**WORK TO COMPLETE:**
Reproduce every line of the items below without any changes.

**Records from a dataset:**
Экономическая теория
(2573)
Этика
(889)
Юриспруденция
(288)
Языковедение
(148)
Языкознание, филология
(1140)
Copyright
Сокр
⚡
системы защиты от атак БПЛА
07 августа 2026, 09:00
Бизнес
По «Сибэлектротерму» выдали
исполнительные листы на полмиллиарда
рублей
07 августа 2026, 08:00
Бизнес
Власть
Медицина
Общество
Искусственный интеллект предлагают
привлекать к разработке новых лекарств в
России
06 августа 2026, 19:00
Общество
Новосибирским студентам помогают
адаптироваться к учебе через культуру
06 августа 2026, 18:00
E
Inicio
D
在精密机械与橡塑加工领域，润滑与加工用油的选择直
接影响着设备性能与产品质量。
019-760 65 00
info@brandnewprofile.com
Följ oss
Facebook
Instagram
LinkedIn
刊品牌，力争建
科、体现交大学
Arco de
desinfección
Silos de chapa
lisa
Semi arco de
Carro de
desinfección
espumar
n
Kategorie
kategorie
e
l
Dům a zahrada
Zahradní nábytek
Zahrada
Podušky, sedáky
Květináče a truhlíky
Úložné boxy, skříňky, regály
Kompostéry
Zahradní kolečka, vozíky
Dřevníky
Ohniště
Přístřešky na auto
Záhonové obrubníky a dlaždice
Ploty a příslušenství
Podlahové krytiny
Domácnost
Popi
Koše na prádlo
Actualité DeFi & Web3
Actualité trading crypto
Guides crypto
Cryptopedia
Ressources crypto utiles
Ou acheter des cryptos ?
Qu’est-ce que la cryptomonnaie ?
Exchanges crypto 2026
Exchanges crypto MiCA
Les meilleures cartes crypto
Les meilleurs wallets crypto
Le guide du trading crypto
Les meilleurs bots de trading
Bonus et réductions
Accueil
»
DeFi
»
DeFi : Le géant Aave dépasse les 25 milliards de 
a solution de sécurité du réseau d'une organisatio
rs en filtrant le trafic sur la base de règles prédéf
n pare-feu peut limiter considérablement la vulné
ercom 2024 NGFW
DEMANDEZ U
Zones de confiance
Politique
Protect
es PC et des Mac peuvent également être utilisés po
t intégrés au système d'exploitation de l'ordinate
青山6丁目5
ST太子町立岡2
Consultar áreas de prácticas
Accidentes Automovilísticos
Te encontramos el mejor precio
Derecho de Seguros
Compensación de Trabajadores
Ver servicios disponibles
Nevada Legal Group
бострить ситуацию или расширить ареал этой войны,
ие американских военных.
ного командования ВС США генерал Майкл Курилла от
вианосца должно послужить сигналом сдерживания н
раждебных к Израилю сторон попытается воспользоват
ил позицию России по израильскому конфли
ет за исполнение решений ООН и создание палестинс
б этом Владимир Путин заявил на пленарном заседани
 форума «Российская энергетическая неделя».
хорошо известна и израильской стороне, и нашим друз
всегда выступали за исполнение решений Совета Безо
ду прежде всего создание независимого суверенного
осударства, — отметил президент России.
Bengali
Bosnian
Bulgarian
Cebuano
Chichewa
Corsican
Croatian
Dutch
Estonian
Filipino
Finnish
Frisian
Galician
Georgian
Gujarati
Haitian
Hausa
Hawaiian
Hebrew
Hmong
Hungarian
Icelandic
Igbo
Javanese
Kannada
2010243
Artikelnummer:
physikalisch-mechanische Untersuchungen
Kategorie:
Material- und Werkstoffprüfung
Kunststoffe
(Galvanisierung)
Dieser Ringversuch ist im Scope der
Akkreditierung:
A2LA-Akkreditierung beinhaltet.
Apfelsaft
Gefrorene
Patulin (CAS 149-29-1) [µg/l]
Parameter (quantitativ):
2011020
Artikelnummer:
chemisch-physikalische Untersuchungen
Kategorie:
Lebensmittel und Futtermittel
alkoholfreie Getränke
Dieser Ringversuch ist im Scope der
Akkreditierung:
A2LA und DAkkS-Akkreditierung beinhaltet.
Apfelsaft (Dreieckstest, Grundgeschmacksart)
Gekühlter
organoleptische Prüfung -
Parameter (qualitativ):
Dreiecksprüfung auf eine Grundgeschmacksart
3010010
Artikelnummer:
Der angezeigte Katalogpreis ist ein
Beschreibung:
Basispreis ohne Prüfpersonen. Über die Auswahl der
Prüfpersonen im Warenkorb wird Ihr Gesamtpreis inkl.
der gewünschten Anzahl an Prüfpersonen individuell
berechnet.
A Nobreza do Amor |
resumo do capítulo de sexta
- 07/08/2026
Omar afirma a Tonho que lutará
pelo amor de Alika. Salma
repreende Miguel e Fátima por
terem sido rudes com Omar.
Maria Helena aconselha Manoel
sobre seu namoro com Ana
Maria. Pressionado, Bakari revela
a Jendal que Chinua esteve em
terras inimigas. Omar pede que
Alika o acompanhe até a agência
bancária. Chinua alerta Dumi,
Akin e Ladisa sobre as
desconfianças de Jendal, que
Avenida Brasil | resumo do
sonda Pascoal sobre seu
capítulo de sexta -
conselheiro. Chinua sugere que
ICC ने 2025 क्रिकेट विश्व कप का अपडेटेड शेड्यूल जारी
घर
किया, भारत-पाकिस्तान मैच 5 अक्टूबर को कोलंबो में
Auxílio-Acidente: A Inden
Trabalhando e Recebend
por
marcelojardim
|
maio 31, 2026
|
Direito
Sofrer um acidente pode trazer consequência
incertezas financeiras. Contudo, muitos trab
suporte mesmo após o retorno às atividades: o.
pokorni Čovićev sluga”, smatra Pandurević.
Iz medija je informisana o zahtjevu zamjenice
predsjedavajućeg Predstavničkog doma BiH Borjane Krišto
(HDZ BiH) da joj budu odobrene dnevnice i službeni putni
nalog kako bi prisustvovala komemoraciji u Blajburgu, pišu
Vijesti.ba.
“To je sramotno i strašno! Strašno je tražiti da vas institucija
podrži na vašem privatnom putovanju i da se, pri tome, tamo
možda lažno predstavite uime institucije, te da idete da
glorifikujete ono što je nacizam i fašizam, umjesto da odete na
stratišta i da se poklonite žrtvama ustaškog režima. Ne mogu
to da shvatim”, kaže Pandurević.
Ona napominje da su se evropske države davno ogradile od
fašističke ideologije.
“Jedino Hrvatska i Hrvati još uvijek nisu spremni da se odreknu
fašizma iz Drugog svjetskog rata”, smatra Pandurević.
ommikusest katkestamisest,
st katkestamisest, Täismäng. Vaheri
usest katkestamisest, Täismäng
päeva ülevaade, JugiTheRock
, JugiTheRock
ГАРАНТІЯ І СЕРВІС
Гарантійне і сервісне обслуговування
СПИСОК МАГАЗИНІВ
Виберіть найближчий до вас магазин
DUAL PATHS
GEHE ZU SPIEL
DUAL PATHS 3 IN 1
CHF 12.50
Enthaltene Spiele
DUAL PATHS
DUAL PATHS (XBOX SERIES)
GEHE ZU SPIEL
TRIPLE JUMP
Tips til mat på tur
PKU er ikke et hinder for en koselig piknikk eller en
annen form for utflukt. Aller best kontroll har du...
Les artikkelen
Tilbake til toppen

**ANSWER SPACE:**
Экономическая теория
(2573)
Этика
(889)
Юриспруденция
(288)
Языковедение
(148)
Языкознание, филология
(1140)
Copyright
Сокр
⚡
системы защиты от атак БПЛА
07 августа 2026, 09:00
Бизнес
По «Сибэлектротерму» выдали
исполнительные листы на полмиллиарда
рублей
07 августа 2026, 08:00
Бизнес
Власть
Медицина
Общество
Искусственный интеллект предлагают
привлекать к разработке новых лекарств в
России
06 августа 2026, 19:00
Общество
Новосибирским студентам помогают
адаптироваться к учебе через культуру
06 августа 2026, 18:00
E
Inicio
D
在精密机械与橡塑加工领域，润滑与加工用油的选择直
接影响着设备性能与产品质量。
019-760 65 00
info@brandnewprofile.com
Följ oss
Facebook
Instagram
LinkedIn
刊品牌，力争建
科、体现交大学
Arco de
desinfección
Silos de chapa
lisa
Semi arco de
Carro de
desinfección
espumar
n
Kategorie
kategorie
e
l
Dům a zahrada
Zahradní nábytek
Zahrada
Podušky, sedáky
Květináče a truhlíky
Úložné boxy, skříňky, regály
Kompostéry
Zahradní kolečka, vozíky
Dřevníky
Ohniště
Přístřešky na auto
Záhonové obrubníky a dlaždice
Ploty a příslušenství
Podlahové krytiny
Domácnost
Popi
Koše na prádlo
Actualité DeFi & Web3
Actualité trading crypto
Guides crypto
Cryptopedia
Ressources crypto utiles
Ou acheter des cryptos ?
Qu’est-ce que la cryptomonnaie ?
Exchanges crypto 2026
Exchanges crypto MiCA
Les meilleures cartes crypto
Les meilleurs wallets crypto
Le guide du trading crypto
Les meilleurs bots de trading
Bonus et réductions
Accueil
»
DeFi
»
DeFi : Le géant Aave dépasse les 25 milliards de 
a solution de sécurité du réseau d'une organisatio
rs en filtrant le trafic sur la base de règles prédéf
n pare-feu peut limiter considérablement la vulné
ercom 2024 NGFW
DEMANDEZ U
Zones de confiance
Politique
Protect
es PC et des Mac peuvent également être utilisés po
t intégrés au système d'exploitation de l'ordinate
青山6丁目5
ST太子町立岡2
Consultar áreas de prácticas
Accidentes Automovilísticos
Te encontramos el mejor precio
Derecho de Seguros
Compensación de Trabajadores
Ver servicios disponibles
Nevada Legal Group
бострить ситуацию или расширить ареал этой войны,
ие американских военных.
ного командования ВС США генерал Майкл Курилла от
вианосца должно послужить сигналом сдерживания н
раждебных к Израилю сторон попытается воспользоват
ил позицию России по израильскому конфли
ет за исполнение решений ООН и создание палестинс
б этом Владимир Путин заявил на пленарном заседани
 форума «Российская энергетическая неделя».
хорошо известна и израильской стороне, и нашим друз
всегда выступали за исполнение решений Совета Безо
ду прежде всего создание независимого суверенного
осударства, — отметил президент России.
Bengali
Bosnian
Bulgarian
Cebuano
Chichewa
Corsican
Croatian
Dutch
Estonian
Filipino
Finnish
Frisian
Galician
Georgian
Gujarati
Haitian
Hausa
Hawaiian
Hebrew
Hmong
Hungarian
Icelandic
Igbo
Javanese
Kannada
2010243
Artikelnummer:
physikalisch-mechanische Untersuchungen
Kategorie:
Material- und Werkstoffprüfung
Kunststoffe
(Galvanisierung)
Dieser Ringversuch ist im Scope der
Akkreditierung:
A2LA-Akkreditierung beinhaltet.
Apfelsaft
Gefrorene
Patulin (CAS 149-29-1) [µg/l]
Parameter (quantitativ):
2011020
Artikelnummer:
chemisch-physikalische Untersuchungen
Kategorie:
Lebensmittel und Futtermittel
alkoholfreie Getränke
Dieser Ringversuch ist im Scope der
Akkreditierung:
A2LA und DAkkS-Akkreditierung beinhaltet.
Apfelsaft (Dreieckstest, Grundgeschmacksart)
Gekühlter
organoleptische Prüfung -
Parameter (qualitativ):
Dreiecksprüfung auf eine Grundgeschmacksart
3010010
Artikelnummer:
Der angezeigte Katalogpreis ist ein
Beschreibung:
Basispreis ohne Prüfpersonen. Über die Auswahl der
Prüfpersonen im Warenkorb wird Ihr Gesamtpreis inkl.
der gewünschten Anzahl an Prüfpersonen individuell
berechnet.
A Nobreza do Amor |
resumo do capítulo de sexta
- 07/08/2026
Omar afirma a Tonho que lutará
pelo amor de Alika. Salma
repreende Miguel e Fátima por
terem sido rudes com Omar.
Maria Helena aconselha Manoel
sobre seu namoro com Ana
Maria. Pressionado, Bakari revela
a Jendal que Chinua esteve em
terras inimigas. Omar pede que
Alika o acompanhe até a agência
bancária. Chinua alerta Dumi,
Akin e Ladisa sobre as
desconfianças de Jendal, que
Avenida Brasil | resumo do
sonda Pascoal sobre seu
capítulo de sexta -
conselheiro. Chinua sugere que
ICC ने 2025 क्रिकेट विश्व कप का अपडेटेड शेड्यूल जारी
घर
किया, भारत-पाकिस्तान मैच 5 अक्टूबर को कोलंबो में
Auxílio-Acidente: A Inden
Trabalhando e Recebend
por
marcelojardim
|
maio 31, 2026
|
Direito
Sofrer um acidente pode trazer consequência
incertezas financeiras. Contudo, muitos trab
suporte mesmo após o retorno às atividades: o.
pokorni Čovićev sluga”, smatra Pandurević.
Iz medija je informisana o zahtjevu zamjenice
predsjedavajućeg Predstavničkog doma BiH Borjane Krišto
(HDZ BiH) da joj budu odobrene dnevnice i službeni putni
nalog kako bi prisustvovala komemoraciji u Blajburgu, pišu
Vijesti.ba.
“To je sramotno i strašno! Strašno je tražiti da vas institucija
podrži na vašem privatnom putovanju i da se, pri tome, tamo
možda lažno predstavite uime institucije, te da idete da
glorifikujete ono što je nacizam i fašizam, umjesto da odete na
stratišta i da se poklonite žrtvama ustaškog režima. Ne mogu
to da shvatim”, kaže Pandurević.
Ona napominje da su se evropske države davno ogradile od
fašističke ideologije.
“Jedino Hrvatska i Hrvati još uvijek nisu spremni da se odreknu
fašizma iz Drugog svjetskog rata”, smatra Pandurević.
ommikusest katkestamisest,
st katkestamisest, Täismäng. Vaheri
usest katkestamisest, Täismäng
päeva ülevaade, JugiTheRock
, JugiTheRock
ГАРАНТІЯ І СЕРВІС
Гарантійне і сервісне обслуговування
СПИСОК МАГАЗИНІВ
Виберіть найближчий до вас магазин
DUAL PATHS
GEHE ZU SPIEL
DUAL PATHS 3 IN 1
CHF 12.50
Enthaltene Spiele
DUAL PATHS
DUAL PATHS (XBOX SERIES)
GEHE ZU SPIEL
TRIPLE JUMP
Tips til mat på tur
PKU er ikke et hinder for en koselig piknikk eller en
annen form for utflukt. Aller best kontroll har du...
Les artikkelen
Tilbake til toppen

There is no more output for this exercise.